I cannot believe subs of this class don't have such detection on board so could someone more knowledgeable about the subject than me provide an explanation.
Easy way to not be found is to not emit energy be it sound, heat, light, radio frequency, etc... until we discover a passive sensor that works underwater that can see static objects that may not emit energy, seamounts and other things that change the map are occupational hazards for submariners.
One of the main features of military submarines is being undetectable by others, to various degrees. This include visual, audio and movement detection. Drones would probably make all of those three factors worse and make the submarine more detectable, than without a drone travel in front.
> Do these volcanoes really have steep/craggy dramatic slopes like the image suggests?
Probably not many. They will have formed slowly at plate boundaries such as the mid-Atlantic ridge, then moved apart over millions of years, then very, very, slow erosion.
> I remember being disappointed to find that the Mariana Trench didn’t have looming near-vertical canyon walls, but rather had a relatively tame slope.
It has always boggled my mind that military subs run around under the water largely blind, due to the fact that using active sonar would give their position away, and passives are going to miss many things like this.
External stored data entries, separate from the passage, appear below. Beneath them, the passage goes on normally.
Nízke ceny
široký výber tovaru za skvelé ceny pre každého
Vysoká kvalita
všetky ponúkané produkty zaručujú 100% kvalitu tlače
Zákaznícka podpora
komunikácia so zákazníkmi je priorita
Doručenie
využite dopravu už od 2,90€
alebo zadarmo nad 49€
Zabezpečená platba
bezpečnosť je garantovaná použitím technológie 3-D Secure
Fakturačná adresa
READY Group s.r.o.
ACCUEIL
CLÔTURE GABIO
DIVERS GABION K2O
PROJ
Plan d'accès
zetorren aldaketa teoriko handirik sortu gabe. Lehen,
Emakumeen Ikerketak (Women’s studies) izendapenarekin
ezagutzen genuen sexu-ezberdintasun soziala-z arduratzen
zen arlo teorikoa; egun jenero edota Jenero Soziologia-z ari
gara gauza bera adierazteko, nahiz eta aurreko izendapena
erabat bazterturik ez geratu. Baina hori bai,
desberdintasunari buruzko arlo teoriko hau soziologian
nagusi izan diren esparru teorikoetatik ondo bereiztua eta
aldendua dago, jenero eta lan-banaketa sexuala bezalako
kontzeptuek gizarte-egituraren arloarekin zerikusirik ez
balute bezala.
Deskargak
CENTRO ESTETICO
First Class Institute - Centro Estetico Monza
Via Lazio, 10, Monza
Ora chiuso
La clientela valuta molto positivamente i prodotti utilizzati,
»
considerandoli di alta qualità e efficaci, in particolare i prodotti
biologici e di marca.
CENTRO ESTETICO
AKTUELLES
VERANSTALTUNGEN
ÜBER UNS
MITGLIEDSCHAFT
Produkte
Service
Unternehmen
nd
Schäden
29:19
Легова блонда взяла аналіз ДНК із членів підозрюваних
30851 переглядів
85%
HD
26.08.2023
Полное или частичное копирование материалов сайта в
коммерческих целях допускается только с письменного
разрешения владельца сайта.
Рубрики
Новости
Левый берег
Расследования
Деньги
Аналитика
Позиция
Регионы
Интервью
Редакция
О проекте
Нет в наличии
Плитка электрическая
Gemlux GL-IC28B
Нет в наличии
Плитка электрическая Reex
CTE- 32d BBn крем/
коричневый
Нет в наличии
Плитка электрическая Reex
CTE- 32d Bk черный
“From the ocean surface to depths of about 500 meters CO2 would exist as a gas and would tend to rise in the water column, since it is less dense than seawater. Between 500 meters and 2,700 meters CO2 would exist as a liquid, but one that is still lighter than seawater and would thus also rise in the water column. At depths up to 2,700 meters CO2 will create a rising plume and dissolve into the surrounding seawater relatively quickly.
At depths deeper than 3,000 meters the weight of the water column compresses the liquid CO2 and it becomes denser than seawater and sinks slowly to the seafloor.” [0]
So yes, even at normal temperatures for that depth C02 would be a gas; definitely so at volcanic temperatures!
The San Francisco struck it at 160m depth, I am also curious to this question. 1km, sure I doubt we see bubbles - but 160m is not as deep (and the bubbles would get bigger in volume as they rise). Great question, does anyone know?
That is quite many, if you start to think spacing them, 19000km if they were 1km apart on average... Then again, there is lot more fault line distance on Earth.
Land moves around, raises and lowers, plates crash lifting mountains and subduct continents under each other so stuff moves, but stuff goes up and down at the same time. Sometimes the land sinks, sometimes it's pushed up, but these geological processes happen on geological time. Sea level rise is a concern within a few human generations.
These are just much different time and volume scales.
Yes? That is exactly the commenters concern. Fill a bowl to the brim with water, throw a ball in. It spills over the edges of the bowl by "just displacing" the water.
Probably not. I would think that similar to above water formation, there is also at least three ways mountains happen. Volcanic, folding(two plates collide) and Block.
How in the world does a submarine going at < 40 mph not detect that it's running into a mountain? Why are light, radar, and sonar still not enough to detect obstacles that big?